The tension between Hillary Clinton and Bernie Sanders over the latter campaign’s data theft was supposed to explode during Saturday night's Democratic. That didn’t happen.
Here's what did: Sanders admitted his campaign had done “the wrong thing” by looking at the Clinton camp’s data, though he added his staff had a previous opportunity to look at those data and had done “the right thing.” He said he had fired the person responsible. He accused the Democratic National Committee of treating his campaign unfairly in the aftermath of the data theft revelations. Then came the big moment: He apologized to Clinton. Clinton not only accepted, she dismissed it as an important issue in the campaign—an echo of Sanders’ first-debate line that the American people “don’t give a damn” about Clinton’s emails.
And that was it. The conversation moved on to issues of national security and gun regulation, the issue was gone for the evening, and the bitter, personal struggle between Clinton and Sanders that debate watchers were waiting for never happened.
And guess what? It’s probably never going to.

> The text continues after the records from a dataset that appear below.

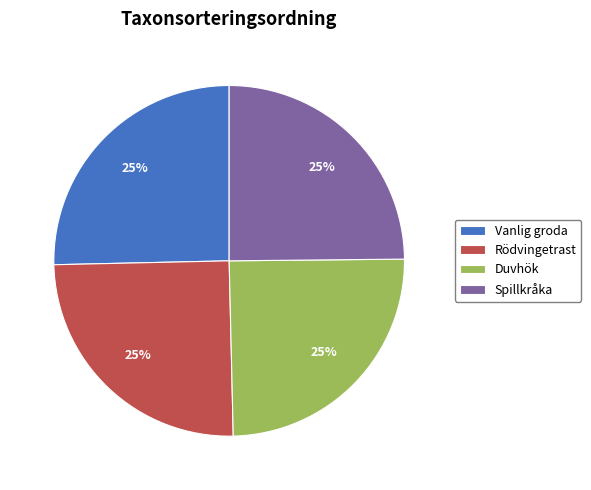

How many segments does this pie chart have?

4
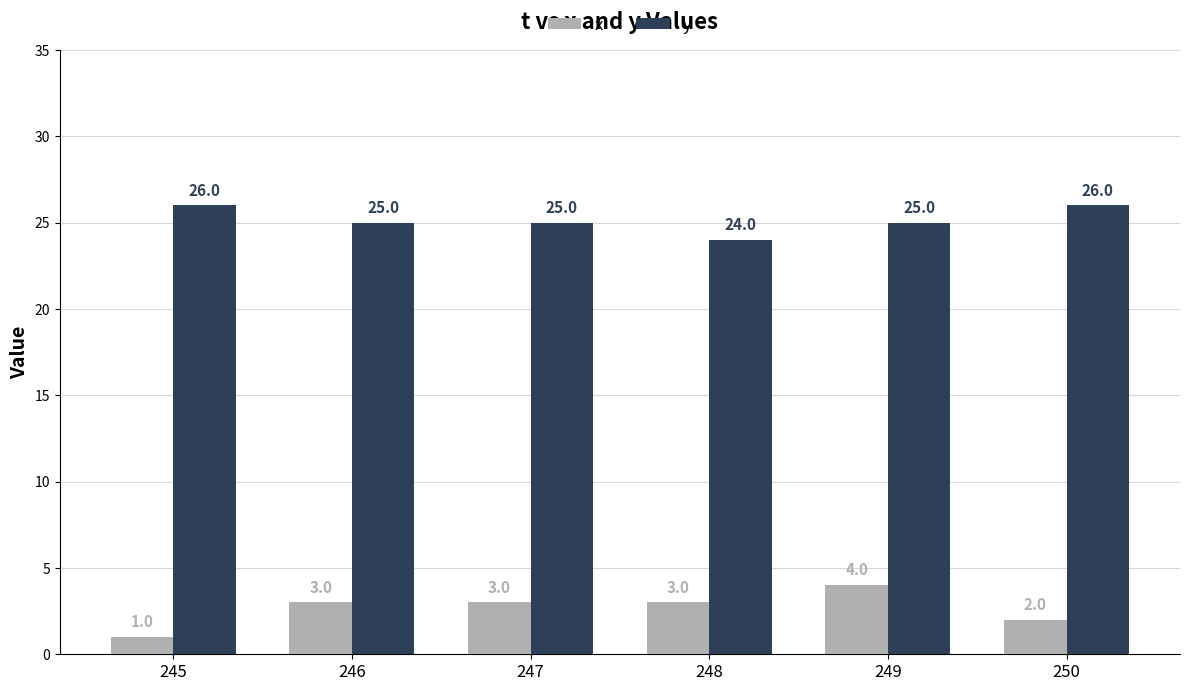

What is the difference between the maximum and second lowest values in the x series?

2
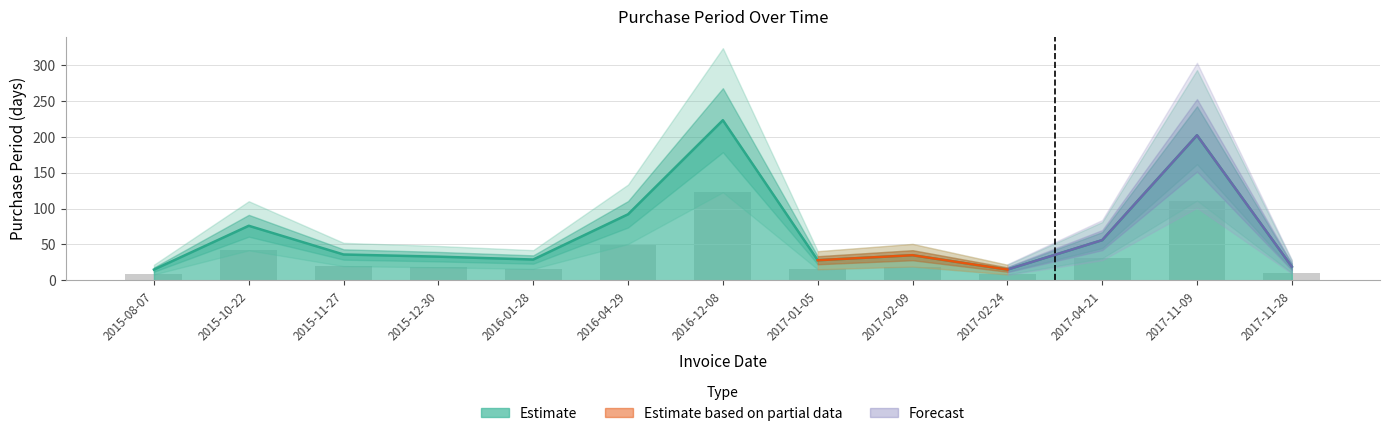

Read the value at 2017-02-24.

15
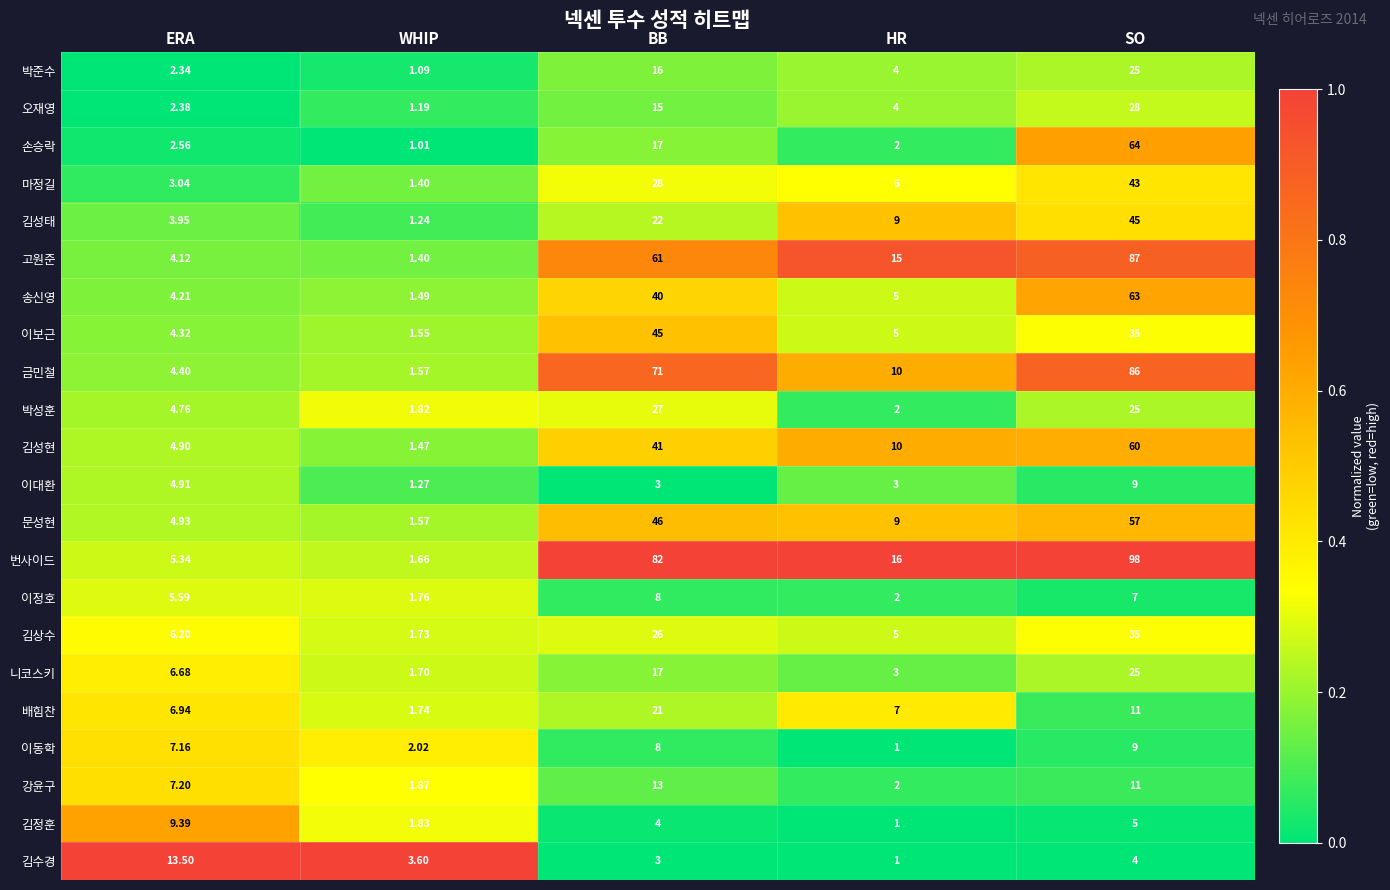

Where does the 박준수 series first go above 4?

BB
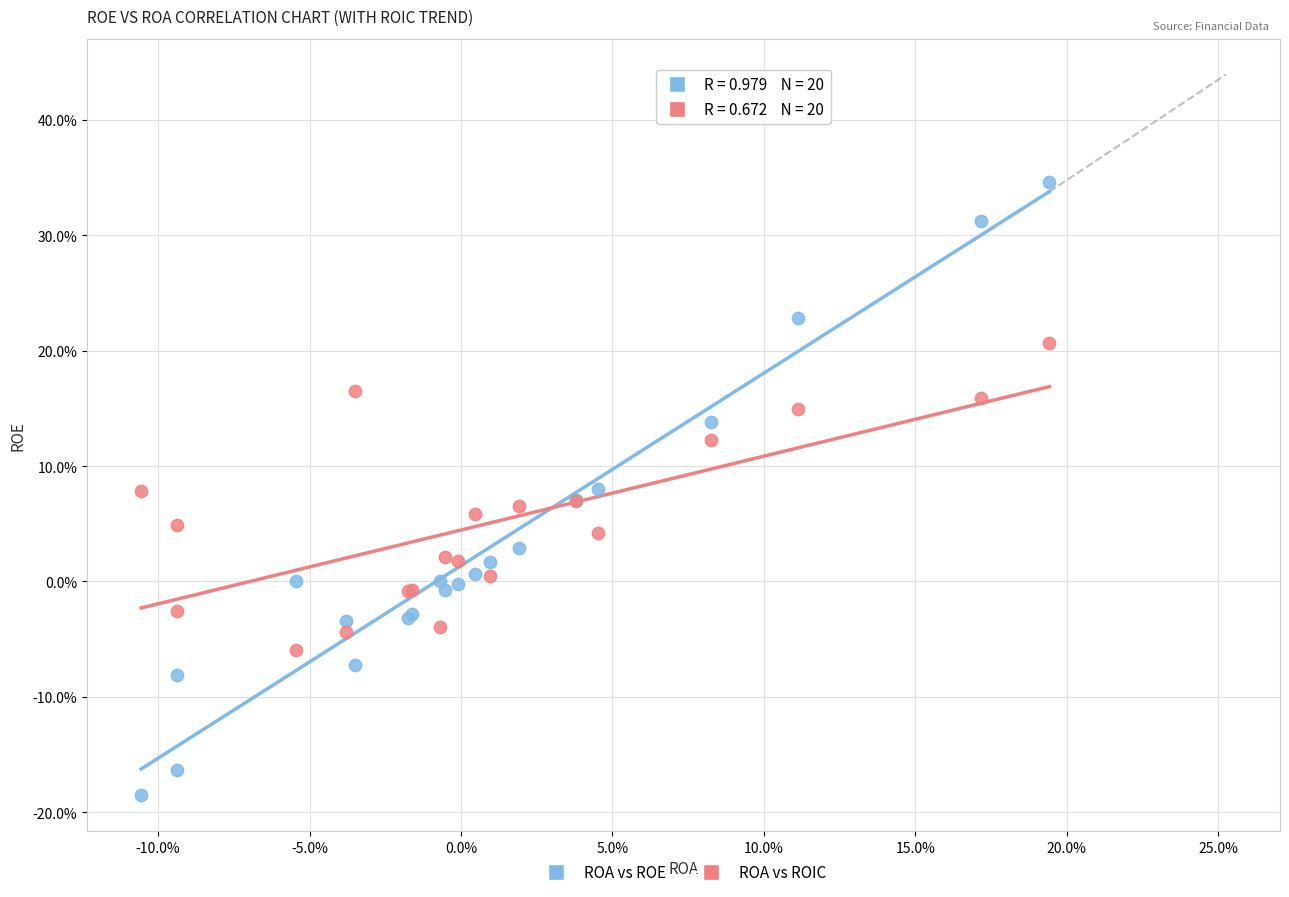

Which series reaches the maximum Y coordinate?

ROA vs ROE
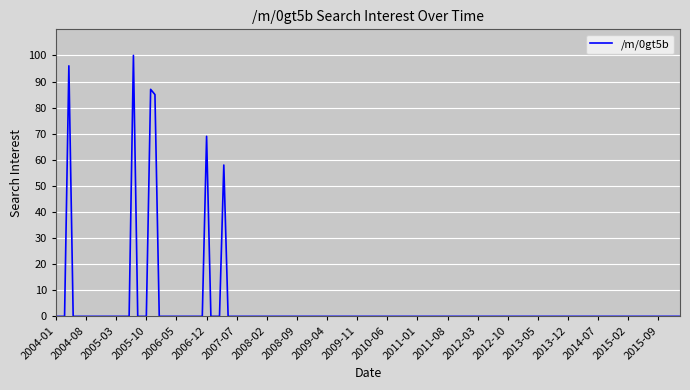

What is the greatest value displayed?

100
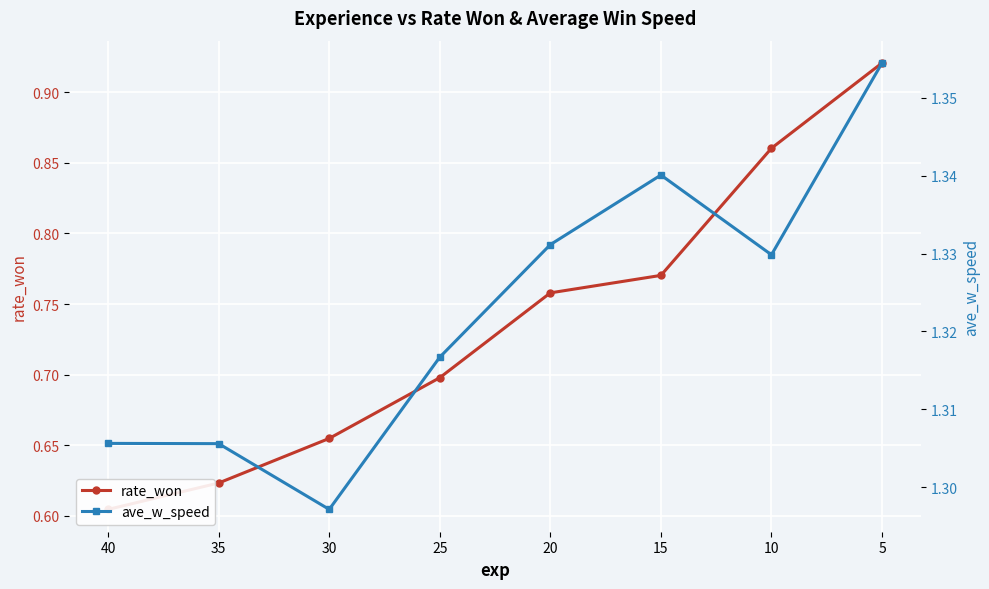

Rank the series by their maximum value, from lowest to highest.

rate_won, ave_w_speed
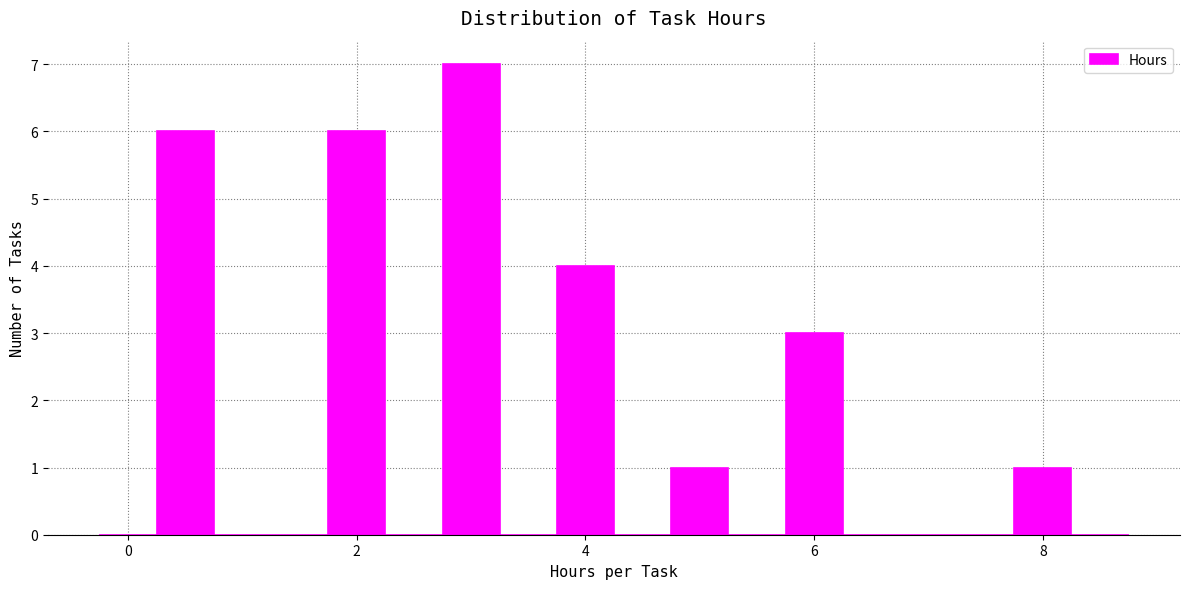

Read against the x-axis, roughly where is the centre of the tallest bar?

3.0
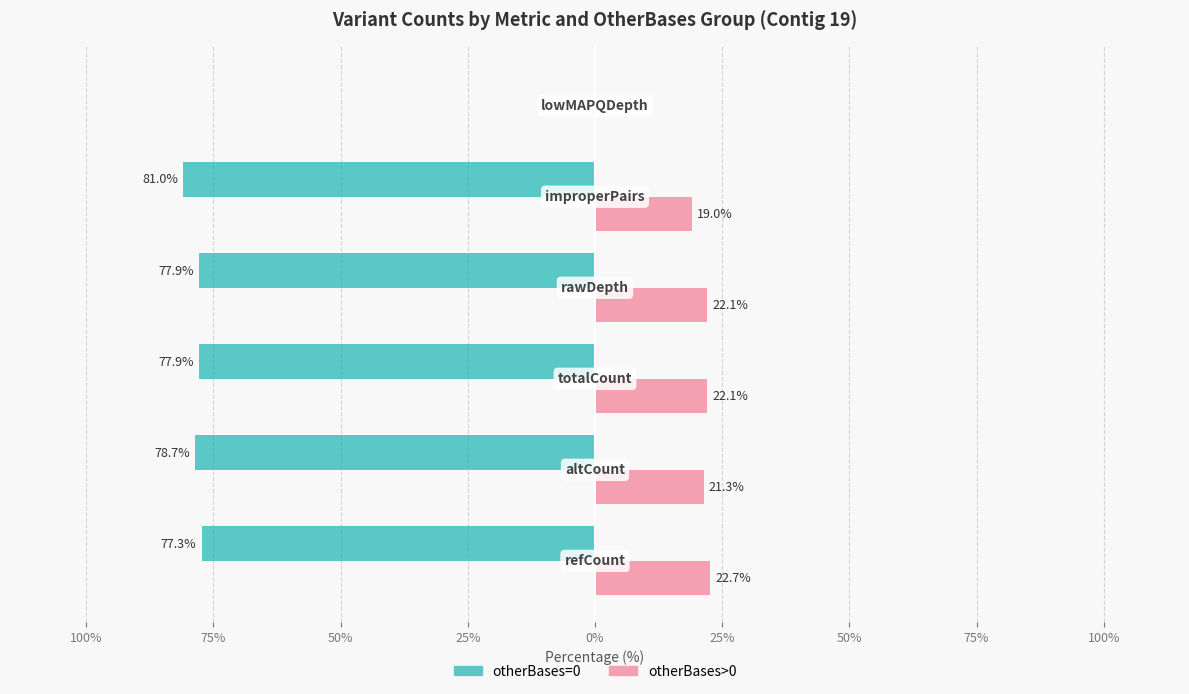

What is the average value of the otherBases=0 series?

-65.5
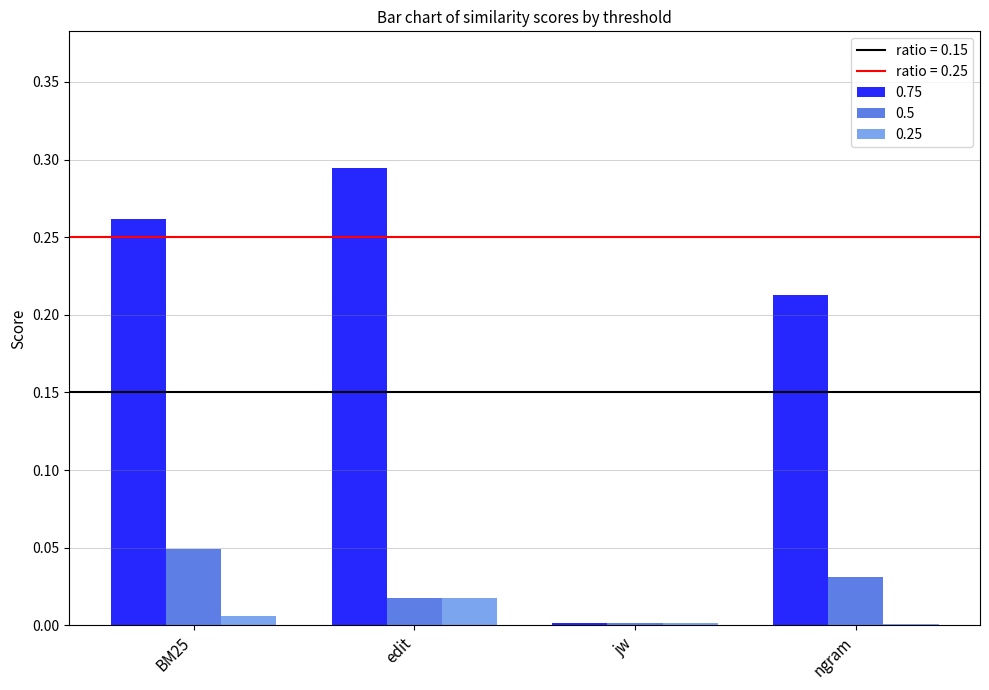

Where is 0.75 nearest to the value 0?

jw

If a face-to-face throwdown full of personal attacks was ever in the cards, they would be on the table already. Both candidates have now had a chance to go for a crushing personal attack—and both not only passed, they came to their rival’s aid: Sanders waived away Clinton’s private email server, Clinton dismissed the Sanders campaign’s data peek as a nonissue. (Yes, their campaigns did some sniping, such as this agressive tweet from a Sanders advisor. But both times when given a high-profile stage for a face-to-face attack, the two played nice.)